François Couplan ici en Valais: «La nature? Disons qu’elle m’apporte une sorte de liberté, d’amour et d’harmonie.»

François Couplan: «L’important? Ce qui est là, maintenant»

Rencontre L’ethnobotaniste franco-suisse François Couplan, spécialiste des plantes sauvages, nous parle de son rapport à la nature, aux hommes, au quotidien.

«

Je m’efforce de créer le monde dans lequel je veux vivre »

Quarante ans que vous dédiez votre vie aux plantes sauvages. Comment êtes-vous arrivé à la flore, vous qui êtes né au pied de la tour Eiffel?
Ma mère était alpiniste et avait du mal à supporter la pression de la société. Son échappatoire était Chamonix et ses sommets. Quand elle nous a eus avec ma sœur, elle nous emmenait en vacances à Arêches dans le Beaufortain. Donc j’ai approché la nature tout petit et c’était une source d’émerveillement. J’avais plus de facilité à entrer en relation avec les plantes qu’avec mes copains d’école.

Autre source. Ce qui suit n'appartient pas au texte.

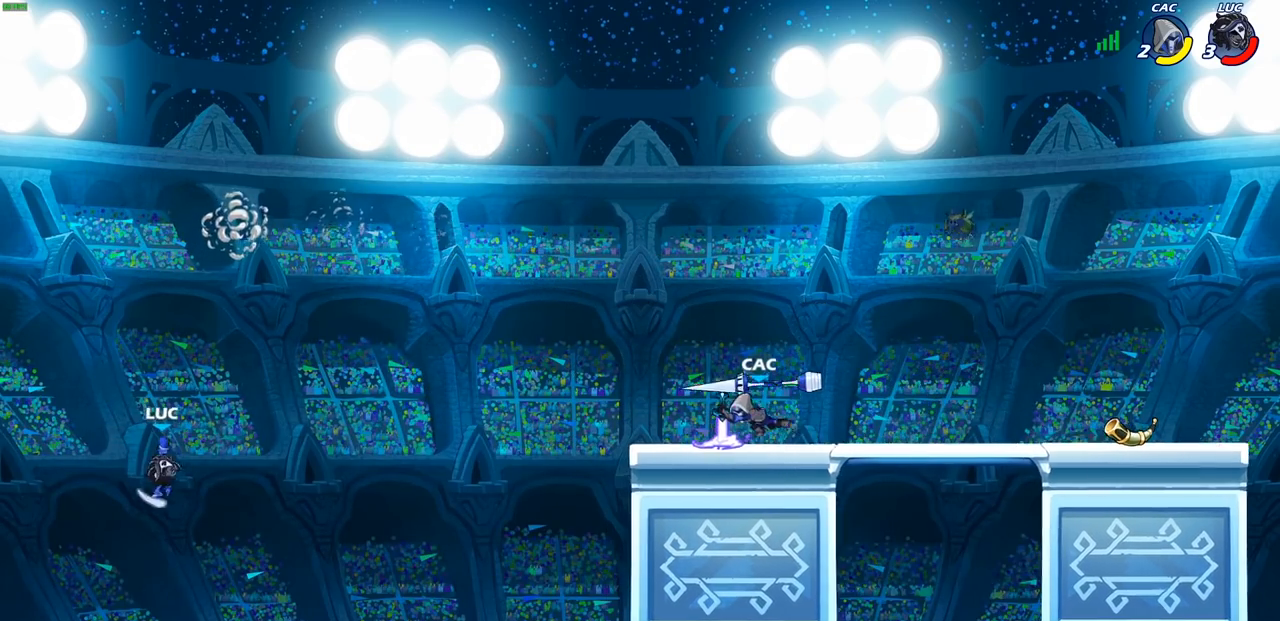
{"buttons": [], "left_stick": "up-right", "right_stick": "center", "events": []}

Abonnez-vous ici à la newsletter pour suivre l'actualité de Coopération

Et maintenant, êtes-vous encore plus à l’aise avec les plantes qu’avec les hommes?
Oui, mais j’ai toujours plus de facilité à communiquer avec les gens et heureusement. À 20 ans, j’ai éprouvé un fort rejet de la civilisation et de ce que le monde moderne proposait. Avec le temps, j’ai appris à m’adapter. Maintenant, j’arrive à apprécier mes passages en ville, comme à Paris.

À vos débuts, vous avez même vécu durant plusieurs années en forêt aux États-Unis…
Quand j’ai découvert que je pouvais me nourrir gratuitement de ce qui se trouvait autour de moi, j’ai décidé de partir vivre dans les bois dans le vaste Ouest américain. Je pensais y séjourner six mois, je suis resté dix ans.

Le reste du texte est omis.